Let the hand-wringing and teeth-gnashing begin: Word is out that preK students are getting themselves into serious trouble—at three times the rate of their K-12 counterparts. At least that’s the conclusion Yale researchers, surveying 3,898 schools in 40 states, have drawn. It appears that the expulsion rate is seven for every 1,000 preK students, although it varies from state to state. Kentucky, for example, reported zero expulsions, whereas New Mexico reported 21 per 1,000. While the study doesn’t go into detail about why kids are expelled, it hints that well-resourced preK programs are less likely to have problems. A Kentucky spokeswoman says her state has set up five regional preK training centers and has high schoolers help toddlers with behavior issues. “Expulsion is not an option,” she adds, “so we make sure we have professional development for teachers.”
It’s unfortunate that the same week the Yale study was released, one 5-year-old arrived at school carrying a handgun. Just outside the cafeteria at Blanton Elementary in Austin, Texas, the preK student showed some of his classmates the loaded weapon. Luckily, a conscientious 5th grader, knowing the gun was real, turned it over to the principal. Police and school officials concluded that the 5-year-old meant no harm and “was not really aware how serious his actions were,” says a district spokeswoman. The gun’s owner, however, could be in trouble: Allowing a minor access to a firearm is a misdemeanor punishable by a fine of up to $500.
Some 6th graders in Maple Grove, Minnesota, are hoping they can help fellow classmates avoid punishment altogether by alerting them to the negative influence of television. As part of a project called “1st Piece of the Peace Puzzle” in teacher Doug Greener’s class, they’ve tallied the number of verbal, physical, and sexual violence incidents in their favorite programs. The results: 68 per episode on The Powerpuff Girls, 62 on Fear Factor, and 85 on Power Rangers. This was a surprise to many of Greener’s students, who concluded that, thanks to television, they’ve become “desensitized” to violence. Results of their study are available in a booklet that’s meant to be kept near every TV set. And the booklet itself, through sponsor donations, has raised roughly $3,500 for a local shelter for battered women and children. It has also encouraged some of the Rush Creek Elementary students to keep going: This summer, they plan to put together a second booklet that includes reviews of video games.
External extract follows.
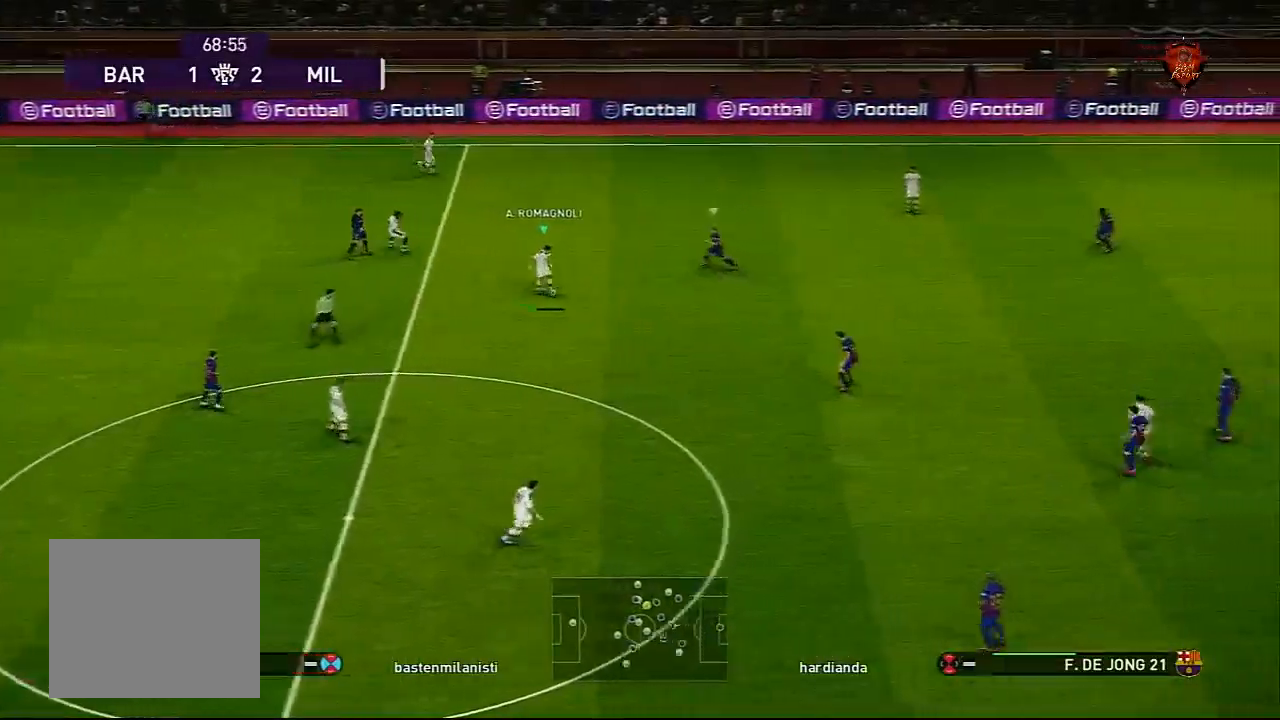
{"buttons": [], "left_stick": "up-right", "right_stick": "center", "events": [[167, "left_stick", "up-right"]]}
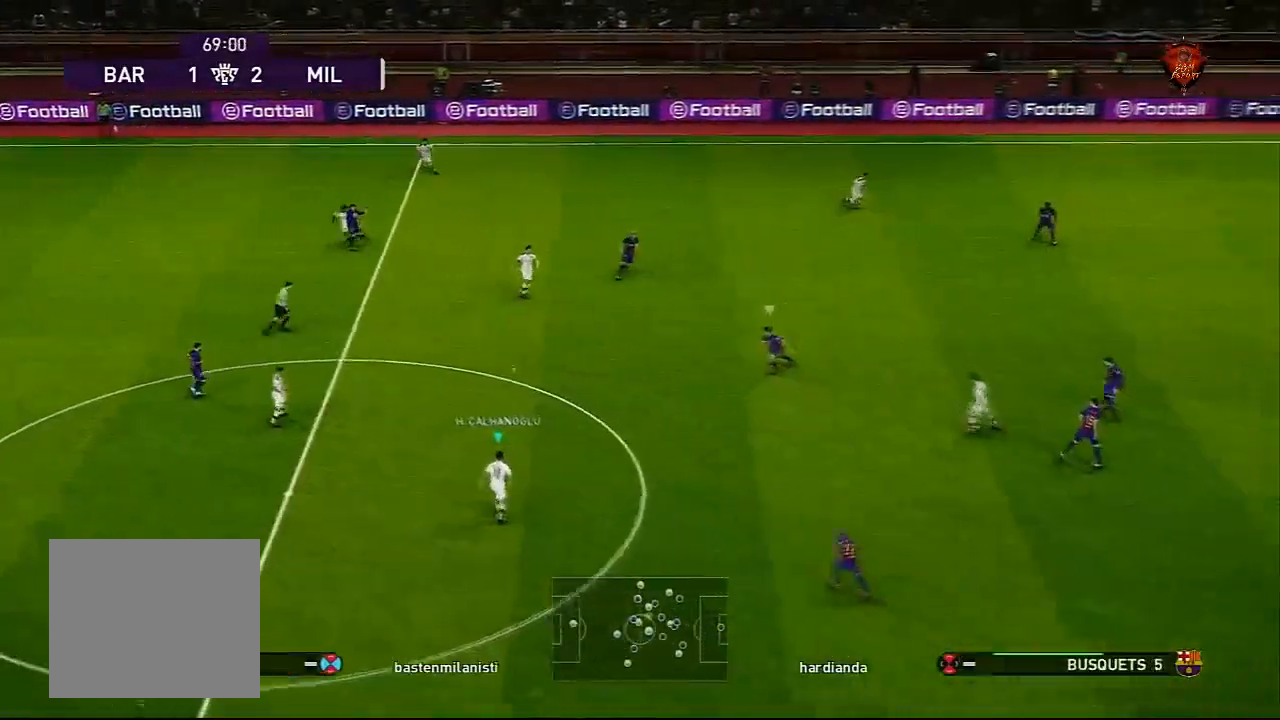
{"buttons": [], "left_stick": "center", "right_stick": "center", "events": [[100, "left_stick", "right"], [233, "CROSS", "down"], [267, "L1", "down"], [333, "CROSS", "up"], [400, "L1", "up"], [400, "left_stick", "center"]]}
Another peacekeeping effort is under way at Garfield High School in Seattle. The school’s parent-teacher-student association recently voted 25 to 5 in favor of a resolution stating that “public schools are not a place for military recruiters.” NCLB demands that schools receiving federal funds release student names to recruiters—unless parents specifically request otherwise. So even though the resolution doesn’t have much teeth (and also raises the question of whether keeping recruiters away from schools is an infringement of free speech), the PTSA sees it as something of a health issue. The organization’s mission, says Amy Hagopian, mother of a Garfield senior, “is to protect and defend kids.” And maybe the school’s budget, too: The feds, she adds, are “spending $4 billion a month in Iraq, but we have to cut our race relations class, which costs $12,500. That’s an important class for our kids.”
Money-minded citizens in the suburbs of New York City are singing a different tune. Because it’s budget-voting time, some taxpayers are complaining about the thousands of public school teachers—one in 12 across five counties—making more than $100,000 per year. Throw in increases in medical costs and pensions based on those salaries, and you get a comment like this from Richard Graham, member of a group campaigning against a proposed 8.8 percent tax increase in East Islip, on Long Island: “The people who couldn’t do engineering, and anything else that required some brain power, became teachers, and they now have $100,000 salaries.” But educators in the region, where the cost of living is often extremely high, argue otherwise. Patricia Daniello, who has 30 years’ experience as well as a master’s degree and 90 hours of additional credit, says, “Do I think my [$116,772] salary is high based on what I do for children and the amount of education I have in my background? No, I do not.”
Considering the worries about the behavior of future K-12 students and the money the feds are willing to spend on non-education-related items, perhaps Daniello has a point.